I’ve made some version of this comment to many people over the past few years: “this software engineering internship is the worst job these interns will ever have”, and usually people look a little puzzled, because the software engineering internship I’m referring to is, regardless of the company, an objectively great job. But my comment is usually accurate: it’s an internship, meant to get early experience in a field, and the interns in those internships will go on to future jobs as software engineers [in tech companies], and they’ll likely never wait tables or ring groceries or mow lawns or monitor an assembly line or really do anything they don’t want to do, ever, for the rest of their lives. Which is not, on its face, a bad thing. But it does explain a lot about… a lot.
One of the rules I enforced at the most recent startup I worked for* was “you do not complain about free food, ever”, which seems… easy! But you’d be amazed at 1. the number of people for whom complaining about anything that even slightly misaligns with their wants — including the variety of free catered food and unlimited snacks — comes so naturally, and 2. how over time, you, too, may become desensitized to the largesse, even if if you were quite sensitive to, or even overwhelmed by, it to begin with.
I would like to read more of these and fewer “how to get your dream PM job at Hooli” posts, please. Also this.
Related:
“There's always been this kind of unwritten rule at Basecamp that the company basically exists for David and Jason's enjoyment,” one employee told me. “At the end of the day, they are not interested in seeing things in their work timeline that make them uncomfortable, or distracts them from what they're interested in. And this is the culmination of that.”
that quote is from this piece on the Basecamp dumpster fire that was consuming the tech-company-culture discourse a few weeks ago (I started this draft while that was happening, and then life happened, and I’m sending it now. If you did miss this small saga, you didn’t actually miss anything; I’m sorry for bringing it to you). Hot tip: when people seem to sort of just like hearing the sound of their own voice — like maybe they’ve spent a lot of time writing *5* self-righteous how-to-not-give-a-f*ck-in-business books while supposedly running a business…? — it’s probably because they like hearing the sound of their own voice. And they probably want to hear less of other people’s.
Now please close your computer and/or put down your phone and go outside for a while and enjoy spring. The peepers here are amazingly loud and it’s so cool.
Here are some other things to read/watch:
this is so good I’ve cycled through about 12 ways I wanted to intro it**
more of this, please
this is a little broken but probably useful ?
“every restaurant is, in some sense, a theme restaurant”
the above Helen Rosner piece is a ~vibe~, as all things are now
chill noodle vibes
this article is from a year ago. it’s still correct.
this is lovely (another insanely quotable post: “the color of California, the color of a dirty martini… Everyone has always wanted a party, and everyone has always wanted to lie down… It turns out that many of our human feelings and experiences— about home and family, about the past and the future, about comfort and fear, about money and desire and lacks and sufficiencies and our attempts and failures to love people and to recognize ourselves— are also sometimes furniture catalogs.”)
but howwww will the children learn? (I am aware that my feelings about knowing how to drive a stick shift are similar to these eternal moral panics)
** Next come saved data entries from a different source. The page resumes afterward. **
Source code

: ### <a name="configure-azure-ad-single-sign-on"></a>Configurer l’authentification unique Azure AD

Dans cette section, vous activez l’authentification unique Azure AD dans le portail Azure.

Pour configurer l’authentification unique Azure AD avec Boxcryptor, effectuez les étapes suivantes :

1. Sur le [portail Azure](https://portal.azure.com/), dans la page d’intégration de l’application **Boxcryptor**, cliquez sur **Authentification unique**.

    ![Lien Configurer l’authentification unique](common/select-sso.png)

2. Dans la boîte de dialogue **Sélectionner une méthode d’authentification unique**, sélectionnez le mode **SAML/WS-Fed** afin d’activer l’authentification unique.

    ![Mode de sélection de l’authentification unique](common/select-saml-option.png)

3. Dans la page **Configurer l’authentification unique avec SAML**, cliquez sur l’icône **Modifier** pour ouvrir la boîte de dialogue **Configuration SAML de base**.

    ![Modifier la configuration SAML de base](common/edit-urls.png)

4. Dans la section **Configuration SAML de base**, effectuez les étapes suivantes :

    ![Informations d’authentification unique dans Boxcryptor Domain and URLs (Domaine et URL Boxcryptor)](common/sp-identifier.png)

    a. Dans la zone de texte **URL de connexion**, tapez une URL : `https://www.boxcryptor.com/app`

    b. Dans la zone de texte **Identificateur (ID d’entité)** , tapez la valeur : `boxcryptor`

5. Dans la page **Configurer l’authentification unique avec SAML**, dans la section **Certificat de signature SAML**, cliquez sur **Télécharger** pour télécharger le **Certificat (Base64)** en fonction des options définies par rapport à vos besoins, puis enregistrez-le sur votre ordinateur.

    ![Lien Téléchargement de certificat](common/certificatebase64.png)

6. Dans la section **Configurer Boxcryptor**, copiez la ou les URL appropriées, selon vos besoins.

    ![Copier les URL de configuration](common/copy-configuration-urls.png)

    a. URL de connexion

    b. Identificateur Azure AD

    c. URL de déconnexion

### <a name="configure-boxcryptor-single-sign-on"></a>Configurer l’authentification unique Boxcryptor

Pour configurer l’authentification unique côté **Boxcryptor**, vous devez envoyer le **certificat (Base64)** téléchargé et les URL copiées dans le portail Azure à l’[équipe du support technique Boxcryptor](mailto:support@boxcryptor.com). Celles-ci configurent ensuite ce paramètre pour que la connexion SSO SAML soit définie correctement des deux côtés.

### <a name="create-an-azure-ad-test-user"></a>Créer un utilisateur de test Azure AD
* it’s my rule at all [tech] companies, really, but you’ll make more progress shaping the culture when you’re 1 of 8 people, than you will when you’re 1 of 600 or more
** “Moxie is the guy the Basecamp guys desperately want to be” was a contender
*** I misread this line: “Carbone’s story is ‘Big Night’ by way of ‘The Big Short’: a sharply tailored suit, a satin cocktail dress, a little lust, a little blood” as “‘The Big Chill’ by way of ‘The Big Short’” and… I think I like both options! Although now, as ever, I just want to watch '“The Big Chill”. (Worth reading the New Yorker’s review of The Big Short, though, for the description of Ryan Gosling’s character, “a kind of lizard with sideburns”.